> _Written task_: Print the lines below from the one holding "scientific name: Pituophis catenifer" through the final line of the rows, both included, copying each one unchanged.
▼
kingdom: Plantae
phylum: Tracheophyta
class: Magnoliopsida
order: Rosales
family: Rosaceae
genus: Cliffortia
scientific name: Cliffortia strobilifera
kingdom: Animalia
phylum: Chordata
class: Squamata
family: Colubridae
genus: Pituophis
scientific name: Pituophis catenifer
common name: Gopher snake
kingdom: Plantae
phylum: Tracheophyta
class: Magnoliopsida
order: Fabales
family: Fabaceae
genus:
▲
> _Written solution_:
scientific name: Pituophis catenifer
common name: Gopher snake
kingdom: Plantae
phylum: Tracheophyta
class: Magnoliopsida
order: Fabales
family: Fabaceae
genus:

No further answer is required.